Les propongo ahora a ustedes, realizar un
fugaz pero sincero recorrido por algunas de las convenciones que, ya sea por
inercia o premura, tradición o abandono, giran en torno a esa sucesiva y
silenciosa compañera que nos acuesta día tras día: la infatigable noche.
Quizás, la intención de esta súbita reflexión no sea otra cosa que un cálido
homenaje o una justa reivindicación.
Una incursión dualista sobre su figura,
podrá ayudarnos a liberarla (aunque más no sea por un breve instante), de su
histórico lugar.
Entonces podemos plantearnos lo siguiente:
¿qué aspectos, sentidos o valoraciones recaen sobre la noche?, ¿qué la separa o
distingue del resto del día? Algunas frases habituales sobre ella, pueden
permitirnos sospechar el espacio simbólico-social al que ha sido recluida. Así
tenemos, por ejemplo: “la noche es joven” o “la noche está en pañales”, que
parece inducirnos a establecer una asociación positiva y festiva de la noche;
se proyecta como una invitación destinada a considerarla como marco propicio
para el placer o el esparcimiento. A ese mismo factor, por añadidura, se le
suman otras asociaciones que intensifican su poder de convocatoria: la
libertad, la espontaneidad, la distensión, etc.
Y
¿quiénes son, especialmente, los invitados de honor? Los jóvenes, ya que la
noche representa para ellos un mundo alternativo, un espacio disociado del
mundo adulto, que durante el día representa su papel, marcado por horarios,
obligaciones, restricciones, mandatos y rutinas. La noche parece proponer la
inversión y refutación del día. Convoca
aquello que ha quedado desplazado u olvidado durante el día: tal vez, lo que
tiene que ver con nuestro interior, con nuestros deseos y fantasías; espacio y
tiempo de los sueños.
Pero no nos quedemos solamente en esta
separación y vayamos un poco hacia otras zonas, otros lugares a los que ha sido
relegada la noche.
Nuestra cultura occidental-cristiana, por
influjo de la religión, le ha hecho mala fama y la ha cargado de negatividad y
desprecio, llegando a asociar su nombre a la maldad. La han nutrido de
moralidad. ¿Por qué esto es así? Porque así fue dispuesto en un libro: la
Biblia. Basta tan solo con detenerse en su primera página, para darnos cuenta
de su arbitraria condena. En el Génesis, cap. I, vers. 3, ya se nos anticipa su
injusto destino: “Y dijo Dios: sea la luz: y fue la luz”. Y ya en los dos
siguientes versículos se le dicta su sentencia: “Y vio Dios que la luz era buena: y apartó Dios la luz de
las tinieblas” (v.4), “Y llamó Dios a la luz Día, y a las tinieblas llamó
noche: y fue la tarde y la mañana un día” (v.5).

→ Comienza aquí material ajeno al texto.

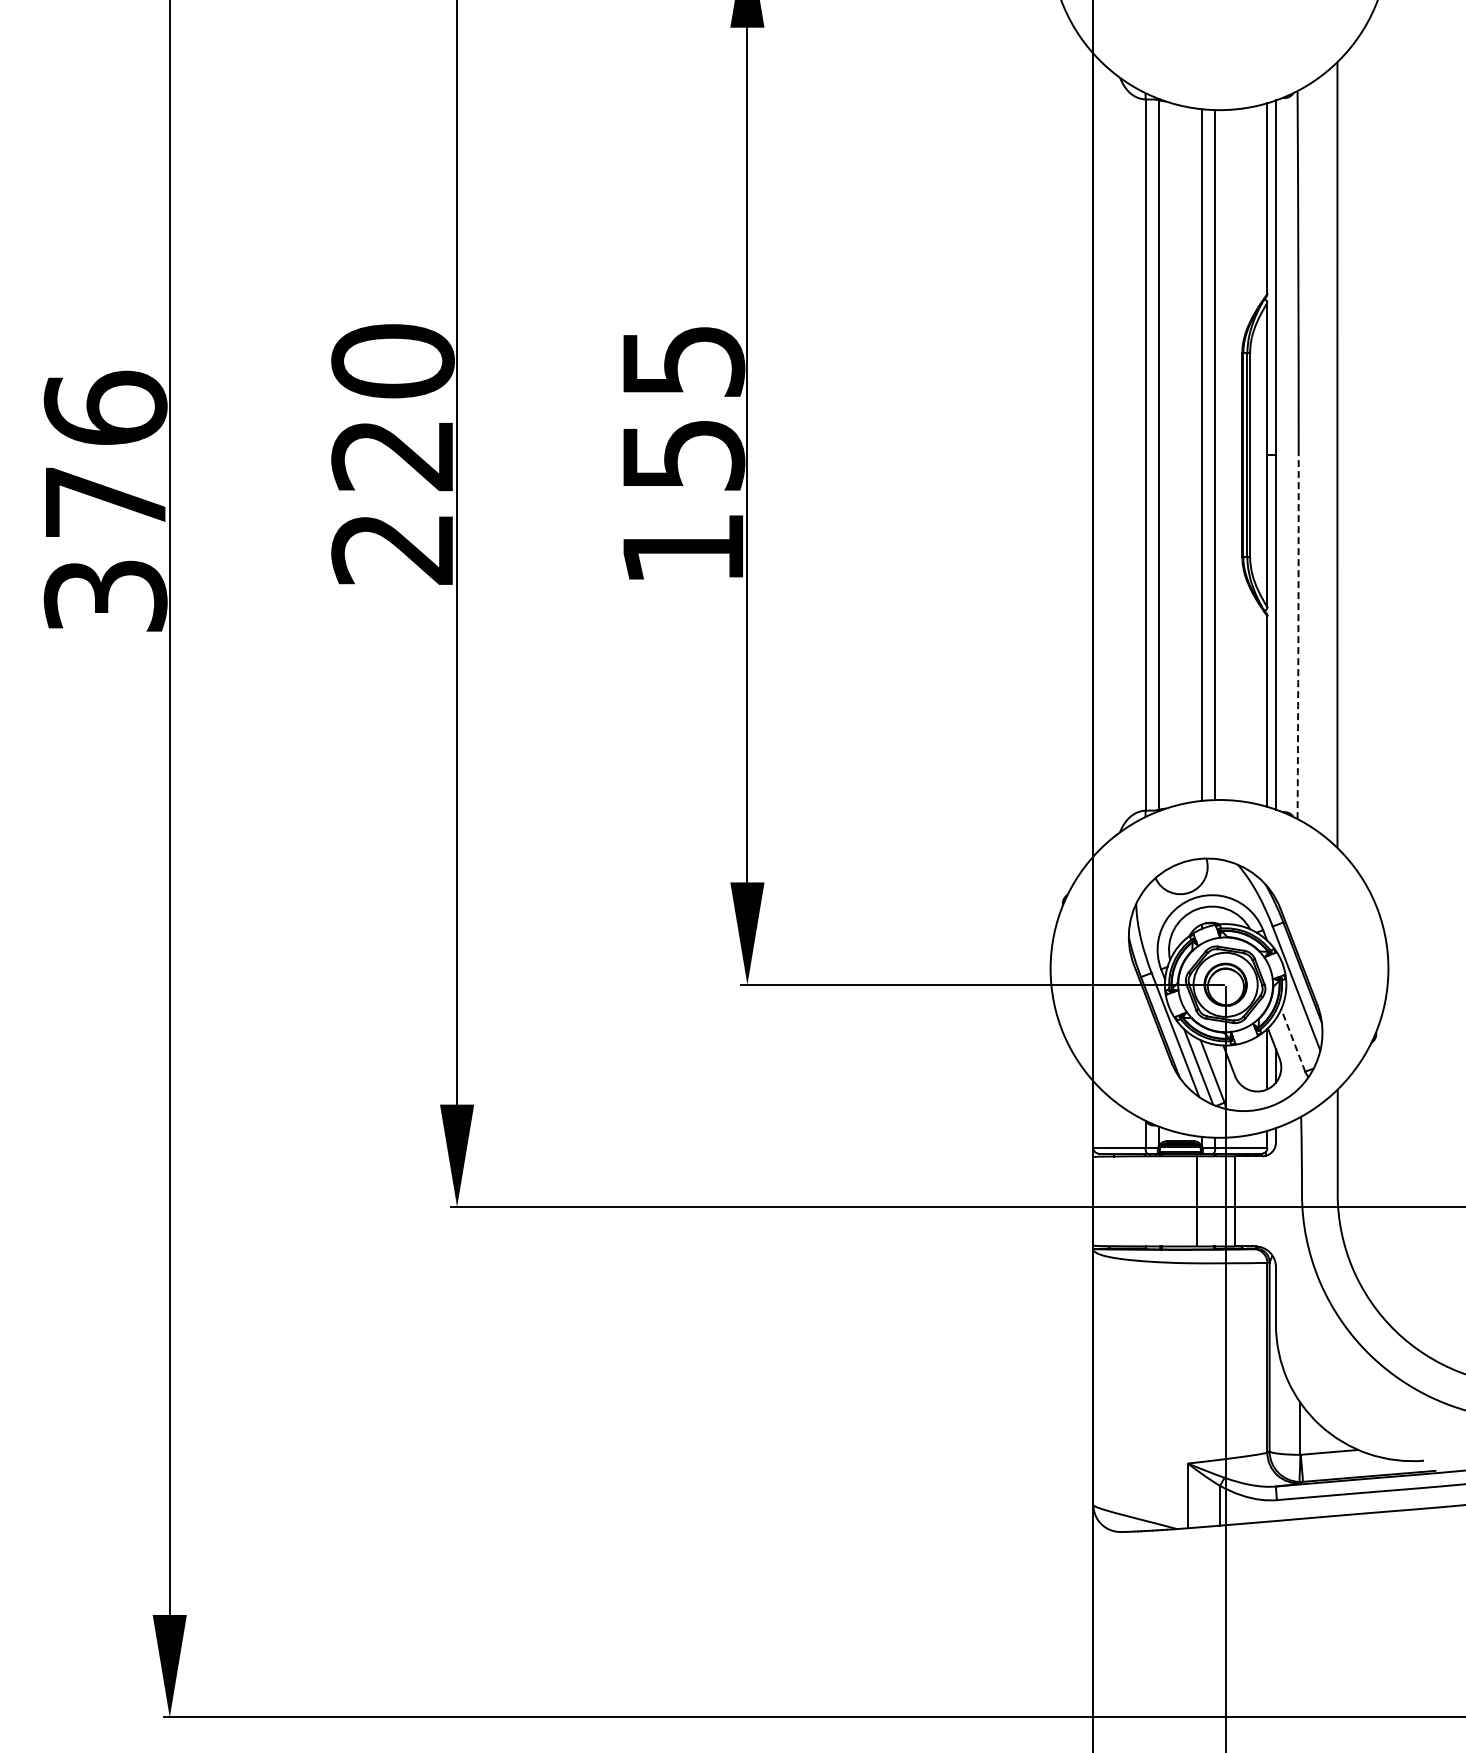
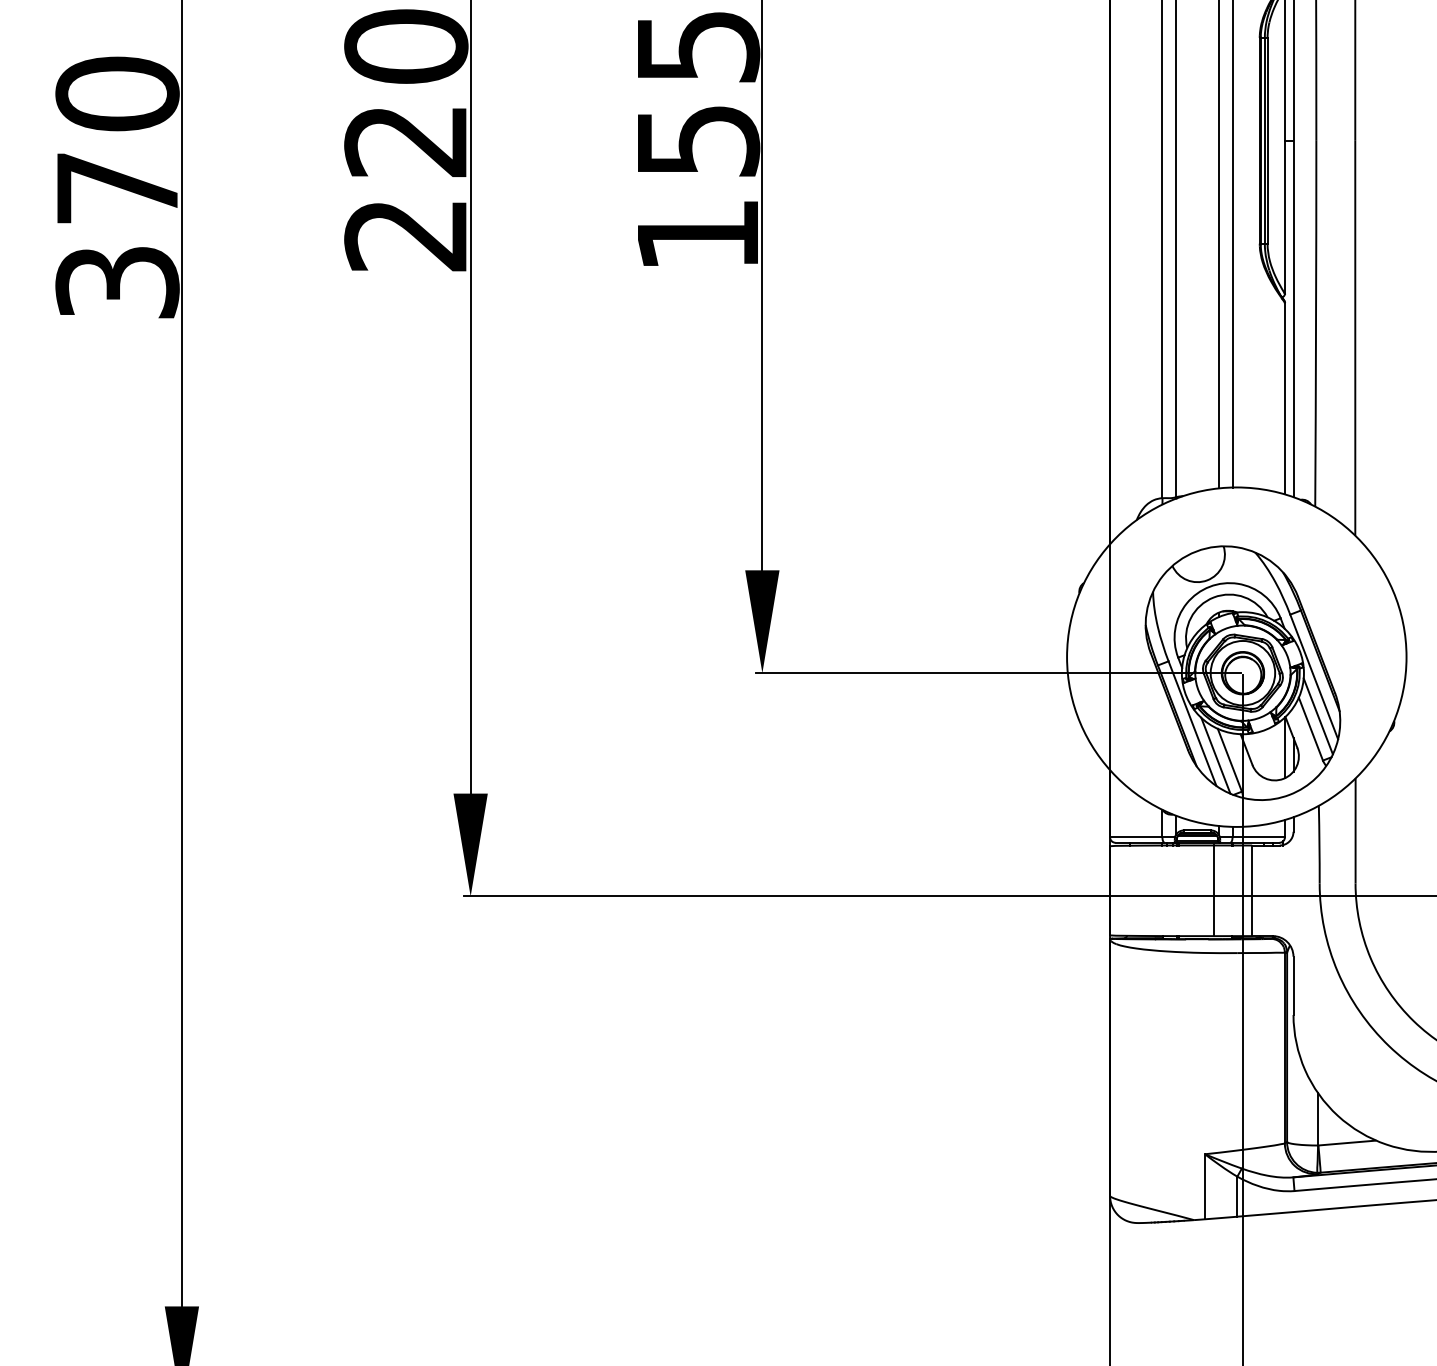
text: (105, 407) -> (117, 93), 376 -> 370
arc: (1298, 637) -> (1316, 324), dashed -> solid
line: (1300, 1027) -> (1318, 716), added
line: (1293, 1040) -> (1311, 729), dashed -> solid

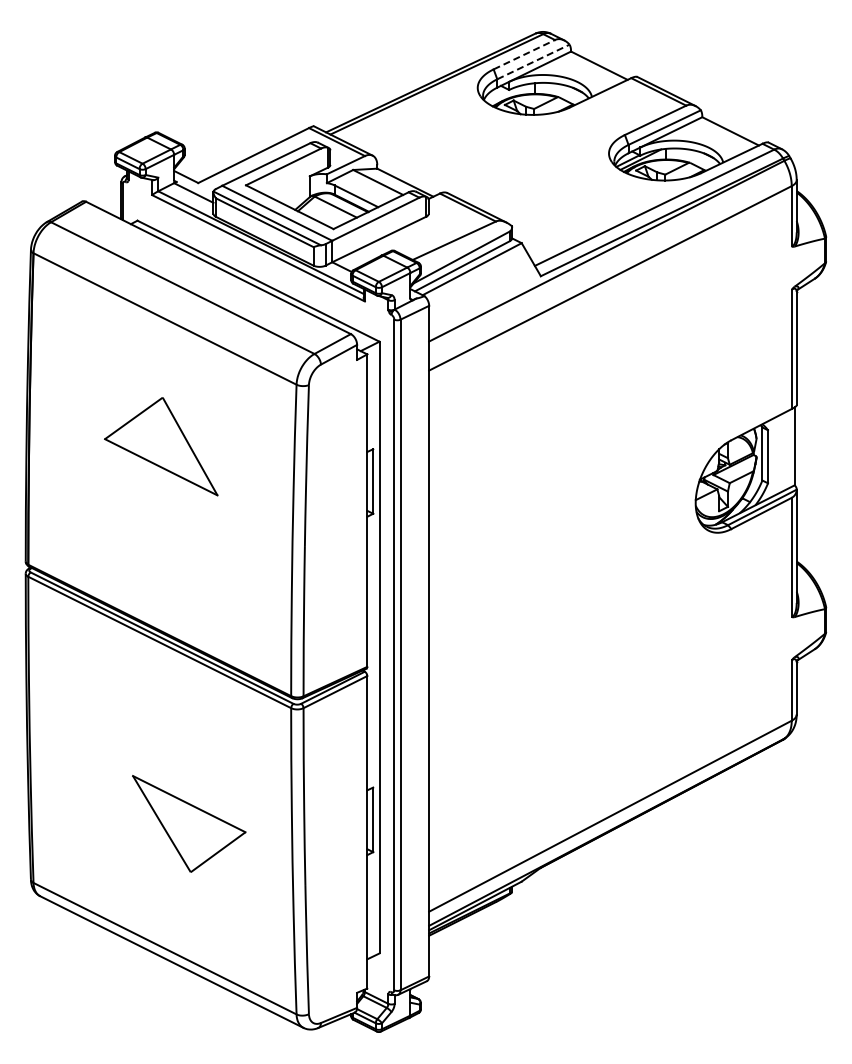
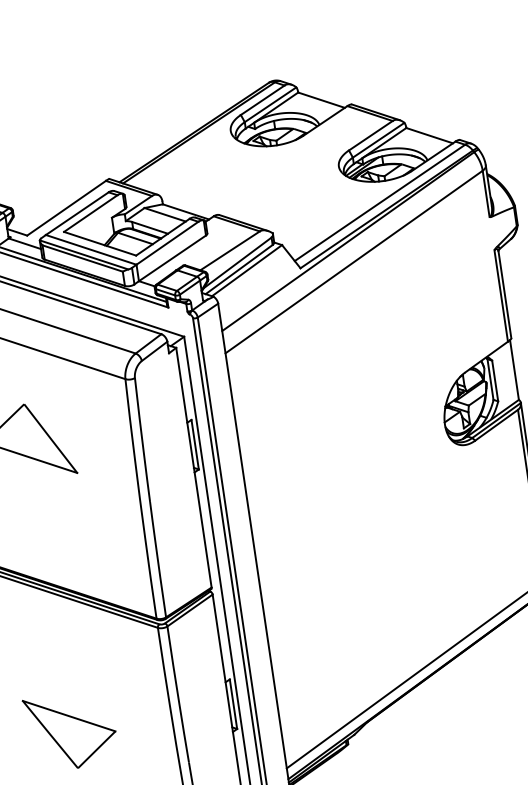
line: (524, 54) -> (262, 100), dashed -> solid
line: (533, 61) -> (270, 104), dashed -> solid
part: (189, 823) -> (71, 730), moved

Listo, así de rápido y sencillo fue su
proceso: al ser considerada la luz buena, la noche tuvo que conformarse con lo
que le quedaba, lo malo. Esto explica por qué la luz representa valores como el
bien, la pureza, lo blanco, la verdad, etc. Por el contrario, a la noche le
corresponde lo malo, lo impuro, lo oscuro, lo negro, la mentira, etc. Estas
distintas asociaciones, quizás, nos expliquen un poco más frases tales como “la
oveja negra de la familia”, “no aclares que oscurece” y “se nos viene la
noche”; y, por supuesto, no es lo mismo tener “ideas claras” que “pensamientos
oscuros”.
Sin
embargo, más allá de todas las asociaciones y reducciones que se hagan sobre la
noche, parece haber algo más. El universo es infinitamente oscuro e
inabarcable. Estamos rodeados de noche. Esa oscuridad, ese tiempo y espacio,
nos resulta complejo, incomprensible y perturbador. Posiblemente, la noche no
sea más que la representación humana de lo misterioso, de lo inasequible.